Clett Rock is a solitary sea stack off Holborn Head on the Pentland Firth near Thurso. Its top is covered with grass and the ledges down the sides are home to a great number of sea birds. The rock is about 30 meters high, made of Caithness old red sandstone and separated from the mainland by a 15-meter-wide channel.

As coastal headlands erode at different rates, this leads to some very unusual and striking rock formations. A sea stack is an isolated pinnacle of rock entirely surrounded by the sea at high tide. The beauty of sea stacks makes them popular subjects for photographers and painters, as well as providing nesting locations for seabirds, and many are popular for rock climbing. A flat-topped stack is usually called a clett, as here at Holborn Head but if its summit has a larger diameter than its height, then it is an island.

Thurso is situated in the historical area of Caithness, it is the northernmost town on the British mainland. Thurso functioned as an important Norse port, and later traded with ports throughout northern Europe until the 19th century. A thriving fishing center, Thurso also had a reputation for its linen-cloth and tanning activities.
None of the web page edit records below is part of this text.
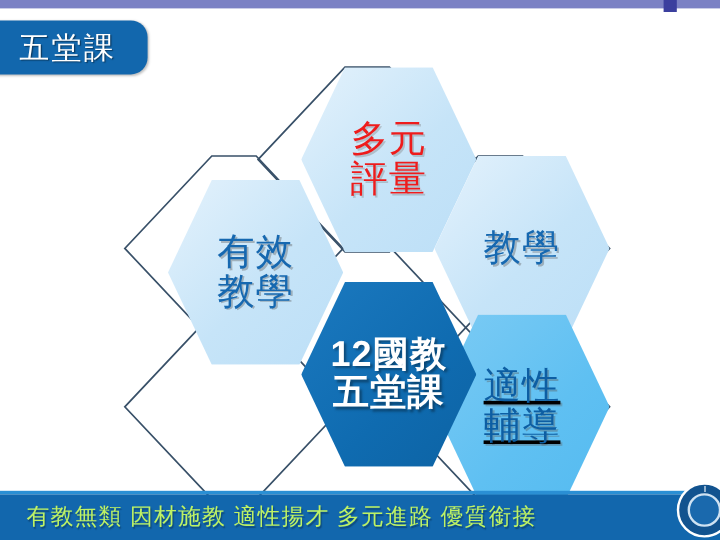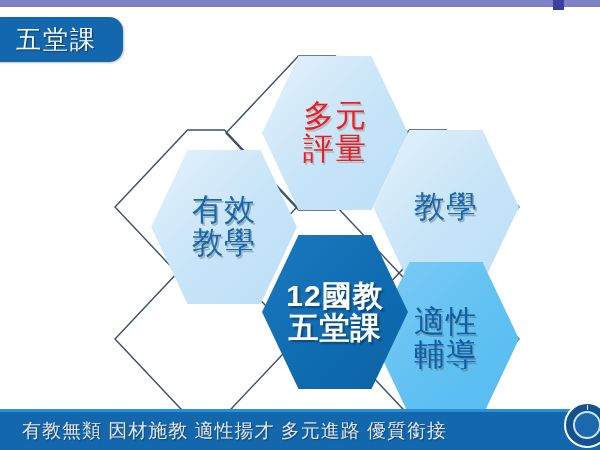--- a/index.html
+++ b/index.html
@@ -34,21 +34,21 @@
     color:#ffffff;
     font-size:25px;
     letter-spacing:2px;
     font-weight:400;
     text-shadow:1px 1px 1px rgba(0,0,0,.45);
     white-space:nowrap;
   }
 
   
   #diagram{
-    position:absolute; left:11px; top:0; width:544px; height:450px;
+    position:absolute; left:0; top:0; width:544px; height:450px;
     pointer-events:none;
   }
   .hex{
     position:absolute;
     width:146px; height:154px;
     clip-path: polygon(25% 0%, 75% 0%, 100% 50%, 75% 100%, 25% 100%, 0% 50%);
     display:flex; flex-direction:column;
     align-items:center; justify-content:center;
     pointer-events:auto;
   }
@@ -86,35 +86,35 @@
   }
   .hexborder{
     position:absolute; left:0; top:0; width:600px; height:450px;
   }
 
   
   #hex-top        { left:251px; top:56px;  }
   #hex-left       { left:140px; top:130px;margin-top:20px; }
   #hex-right      { left:362px; top:130px; }
   #hex-bottomleft { left:140px; top:262px; }
-  #hex-bottomright{ left:362px; top:262px; }
+  #hex-bottomright{ left:362px; top:262px;text-decoration:underline; }
   #hex-center     { left:251px; top:196px; z-index:5; }
 
   
   #footer{
     position:absolute; left:0; bottom:0; width:600px; height:38px;
     background:#1267ad;
     display:flex; align-items:center;
   }
   #footer-rule{
     position:absolute; left:0; bottom:38px; width:600px; height:3px;
     background:#2a8fd4;
   }
   #footer-text{
-    color:#e5e5e5;
+    color:#bef264;
     font-size:19px;
     letter-spacing:1px;
     padding-left:22px;
     white-space:nowrap;
     text-shadow:1px 1px 1px rgba(0,0,0,.3);
   }
   #moe-seal{
     position:absolute; right:-10px; bottom:2px;
     width:46px; height:46px; border-radius:50%;
     background:#12538f;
Originally Thurso was known by the Celtic name of tarvodubron meaning "bull water" or "bull river"; similarly Dunnet Head was tarvedunum standing for "bull fort" and the name of the town name may have its roots there. Norse influence altered its name to Thjorsá, then Thorsá, based on the deity of Thor and translating as the place on Thor’s River. The local Scots name, Thursa, derives from the Norse, as does the modern Scottish Gaelic Inbhir Thẹrsa. Inbhir means a river mouth, and is generally found as "Inver" in many anglicized names.